- [Work to be completed] Copy out each line containing "EXTRACT" from the entries below.

Data for the task Block Start

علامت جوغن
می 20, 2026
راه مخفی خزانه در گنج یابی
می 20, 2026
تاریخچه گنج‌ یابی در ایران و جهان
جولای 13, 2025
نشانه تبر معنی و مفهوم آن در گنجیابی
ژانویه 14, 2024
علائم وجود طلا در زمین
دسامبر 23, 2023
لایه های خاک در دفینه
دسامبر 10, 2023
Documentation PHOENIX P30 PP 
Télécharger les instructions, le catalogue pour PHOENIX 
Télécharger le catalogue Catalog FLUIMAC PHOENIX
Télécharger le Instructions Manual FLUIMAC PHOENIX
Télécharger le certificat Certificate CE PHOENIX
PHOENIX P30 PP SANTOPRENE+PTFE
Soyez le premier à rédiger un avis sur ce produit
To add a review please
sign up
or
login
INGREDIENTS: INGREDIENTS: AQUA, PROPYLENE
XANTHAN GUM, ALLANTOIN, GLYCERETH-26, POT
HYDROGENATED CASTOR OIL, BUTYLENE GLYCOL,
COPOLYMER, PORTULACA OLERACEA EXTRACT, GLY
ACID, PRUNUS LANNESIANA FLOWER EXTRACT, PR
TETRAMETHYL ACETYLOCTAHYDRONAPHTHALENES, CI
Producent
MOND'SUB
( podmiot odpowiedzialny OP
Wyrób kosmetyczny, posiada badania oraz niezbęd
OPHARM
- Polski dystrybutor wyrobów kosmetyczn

Data for the task Block End

- [Exercise response]
COPOLYMER, PORTULACA OLERACEA EXTRACT, GLY
ACID, PRUNUS LANNESIANA FLOWER EXTRACT, PR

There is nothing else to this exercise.